# [Instructions to follow]
Set down the entries once more, exactly as given.

# [Supplied records]
'''

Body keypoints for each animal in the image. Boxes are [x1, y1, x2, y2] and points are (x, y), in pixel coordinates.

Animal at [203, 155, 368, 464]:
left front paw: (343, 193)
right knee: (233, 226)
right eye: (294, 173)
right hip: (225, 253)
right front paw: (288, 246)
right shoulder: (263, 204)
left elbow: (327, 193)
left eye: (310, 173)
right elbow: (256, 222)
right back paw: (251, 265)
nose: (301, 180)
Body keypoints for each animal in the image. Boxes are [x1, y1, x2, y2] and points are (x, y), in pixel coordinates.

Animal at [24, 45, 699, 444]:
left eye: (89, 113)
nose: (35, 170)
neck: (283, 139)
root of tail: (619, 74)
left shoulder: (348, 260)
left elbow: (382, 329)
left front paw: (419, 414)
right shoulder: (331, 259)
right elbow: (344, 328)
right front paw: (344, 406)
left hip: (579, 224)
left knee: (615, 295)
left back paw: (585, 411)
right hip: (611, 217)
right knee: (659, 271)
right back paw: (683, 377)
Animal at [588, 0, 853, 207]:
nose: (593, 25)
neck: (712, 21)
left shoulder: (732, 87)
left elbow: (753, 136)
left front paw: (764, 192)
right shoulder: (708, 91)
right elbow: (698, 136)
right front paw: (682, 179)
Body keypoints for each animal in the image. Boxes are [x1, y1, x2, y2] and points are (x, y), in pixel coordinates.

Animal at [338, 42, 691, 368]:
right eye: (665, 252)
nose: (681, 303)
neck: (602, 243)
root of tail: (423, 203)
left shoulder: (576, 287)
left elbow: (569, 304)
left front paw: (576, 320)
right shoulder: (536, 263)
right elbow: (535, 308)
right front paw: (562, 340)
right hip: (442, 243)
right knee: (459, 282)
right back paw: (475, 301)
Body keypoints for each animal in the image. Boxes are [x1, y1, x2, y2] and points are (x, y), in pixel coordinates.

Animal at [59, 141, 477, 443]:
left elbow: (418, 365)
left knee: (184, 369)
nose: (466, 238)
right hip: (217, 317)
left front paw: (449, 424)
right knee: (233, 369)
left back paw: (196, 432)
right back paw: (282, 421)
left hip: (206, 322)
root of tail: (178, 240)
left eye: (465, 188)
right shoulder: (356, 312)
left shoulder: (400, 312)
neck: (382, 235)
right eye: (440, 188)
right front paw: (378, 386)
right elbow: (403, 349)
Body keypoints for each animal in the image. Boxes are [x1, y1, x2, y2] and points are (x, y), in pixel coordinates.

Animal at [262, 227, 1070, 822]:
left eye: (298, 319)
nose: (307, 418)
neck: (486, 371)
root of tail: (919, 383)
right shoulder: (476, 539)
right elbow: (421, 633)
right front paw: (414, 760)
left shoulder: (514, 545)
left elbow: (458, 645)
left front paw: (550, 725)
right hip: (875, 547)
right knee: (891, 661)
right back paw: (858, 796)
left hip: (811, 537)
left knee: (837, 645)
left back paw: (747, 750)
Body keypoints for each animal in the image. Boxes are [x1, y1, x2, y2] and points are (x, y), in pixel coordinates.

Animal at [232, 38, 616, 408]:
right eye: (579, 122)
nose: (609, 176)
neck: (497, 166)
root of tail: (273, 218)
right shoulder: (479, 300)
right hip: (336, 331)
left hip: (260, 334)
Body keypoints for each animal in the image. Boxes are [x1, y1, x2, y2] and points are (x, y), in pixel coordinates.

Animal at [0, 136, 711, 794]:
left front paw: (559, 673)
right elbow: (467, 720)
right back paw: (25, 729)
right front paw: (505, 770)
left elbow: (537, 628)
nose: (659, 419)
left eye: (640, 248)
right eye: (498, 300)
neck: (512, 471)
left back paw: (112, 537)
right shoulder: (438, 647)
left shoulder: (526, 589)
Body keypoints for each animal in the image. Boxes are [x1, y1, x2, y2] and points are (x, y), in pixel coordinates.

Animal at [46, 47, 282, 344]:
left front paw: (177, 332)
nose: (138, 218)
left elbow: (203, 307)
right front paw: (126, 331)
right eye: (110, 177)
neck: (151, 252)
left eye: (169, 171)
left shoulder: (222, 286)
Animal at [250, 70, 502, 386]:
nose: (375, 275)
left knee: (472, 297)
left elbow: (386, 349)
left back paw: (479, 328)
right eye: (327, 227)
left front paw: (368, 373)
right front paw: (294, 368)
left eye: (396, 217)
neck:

'''

# [Finished exercise]
Body keypoints for each animal in the image. Boxes are [x1, y1, x2, y2] and points are (x, y), in pixel coordinates.

Animal at [203, 155, 368, 464]:
left front paw: (343, 193)
right knee: (233, 226)
right eye: (294, 173)
right hip: (225, 253)
right front paw: (288, 246)
right shoulder: (263, 204)
left elbow: (327, 193)
left eye: (310, 173)
right elbow: (256, 222)
right back paw: (251, 265)
nose: (301, 180)
Body keypoints for each animal in the image. Boxes are [x1, y1, x2, y2] and points are (x, y), in pixel coordinates.

Animal at [24, 45, 699, 444]:
left eye: (89, 113)
nose: (35, 170)
neck: (283, 139)
root of tail: (619, 74)
left shoulder: (348, 260)
left elbow: (382, 329)
left front paw: (419, 414)
right shoulder: (331, 259)
right elbow: (344, 328)
right front paw: (344, 406)
left hip: (579, 224)
left knee: (615, 295)
left back paw: (585, 411)
right hip: (611, 217)
right knee: (659, 271)
right back paw: (683, 377)
Animal at [588, 0, 853, 207]:
nose: (593, 25)
neck: (712, 21)
left shoulder: (732, 87)
left elbow: (753, 136)
left front paw: (764, 192)
right shoulder: (708, 91)
right elbow: (698, 136)
right front paw: (682, 179)
Body keypoints for each animal in the image. Boxes are [x1, y1, x2, y2] and points are (x, y), in pixel coordinates.

Animal at [338, 42, 691, 368]:
right eye: (665, 252)
nose: (681, 303)
neck: (602, 243)
root of tail: (423, 203)
left shoulder: (576, 287)
left elbow: (569, 304)
left front paw: (576, 320)
right shoulder: (536, 263)
right elbow: (535, 308)
right front paw: (562, 340)
right hip: (442, 243)
right knee: (459, 282)
right back paw: (475, 301)
Body keypoints for each animal in the image. Boxes are [x1, y1, x2, y2] and points are (x, y), in pixel coordinates.

Animal at [59, 141, 477, 443]:
left elbow: (418, 365)
left knee: (184, 369)
nose: (466, 238)
right hip: (217, 317)
left front paw: (449, 424)
right knee: (233, 369)
left back paw: (196, 432)
right back paw: (282, 421)
left hip: (206, 322)
root of tail: (178, 240)
left eye: (465, 188)
right shoulder: (356, 312)
left shoulder: (400, 312)
neck: (382, 235)
right eye: (440, 188)
right front paw: (378, 386)
right elbow: (403, 349)
Body keypoints for each animal in the image. Boxes are [x1, y1, x2, y2] and points are (x, y), in pixel coordinates.

Animal at [262, 227, 1070, 822]:
left eye: (298, 319)
nose: (307, 418)
neck: (486, 371)
root of tail: (919, 383)
right shoulder: (476, 539)
right elbow: (421, 633)
right front paw: (414, 760)
left shoulder: (514, 545)
left elbow: (458, 645)
left front paw: (550, 725)
right hip: (875, 547)
right knee: (891, 661)
right back paw: (858, 796)
left hip: (811, 537)
left knee: (837, 645)
left back paw: (747, 750)
Body keypoints for each animal in the image. Boxes are [x1, y1, x2, y2] and points are (x, y), in pixel coordinates.

Animal at [232, 38, 616, 408]:
right eye: (579, 122)
nose: (609, 176)
neck: (497, 166)
root of tail: (273, 218)
right shoulder: (479, 300)
right hip: (336, 331)
left hip: (260, 334)
Body keypoints for each animal in the image. Boxes are [x1, y1, x2, y2] and points are (x, y), in pixel coordinates.

Animal at [0, 136, 711, 794]:
left front paw: (559, 673)
right elbow: (467, 720)
right back paw: (25, 729)
right front paw: (505, 770)
left elbow: (537, 628)
nose: (659, 419)
left eye: (640, 248)
right eye: (498, 300)
neck: (512, 471)
left back paw: (112, 537)
right shoulder: (438, 647)
left shoulder: (526, 589)
Body keypoints for each animal in the image. Boxes are [x1, y1, x2, y2] and points are (x, y), in pixel coordinates.

Animal at [46, 47, 282, 344]:
left front paw: (177, 332)
nose: (138, 218)
left elbow: (203, 307)
right front paw: (126, 331)
right eye: (110, 177)
neck: (151, 252)
left eye: (169, 171)
left shoulder: (222, 286)
Animal at [250, 70, 502, 386]:
nose: (375, 275)
left knee: (472, 297)
left elbow: (386, 349)
left back paw: (479, 328)
right eye: (327, 227)
left front paw: (368, 373)
right front paw: (294, 368)
left eye: (396, 217)
neck:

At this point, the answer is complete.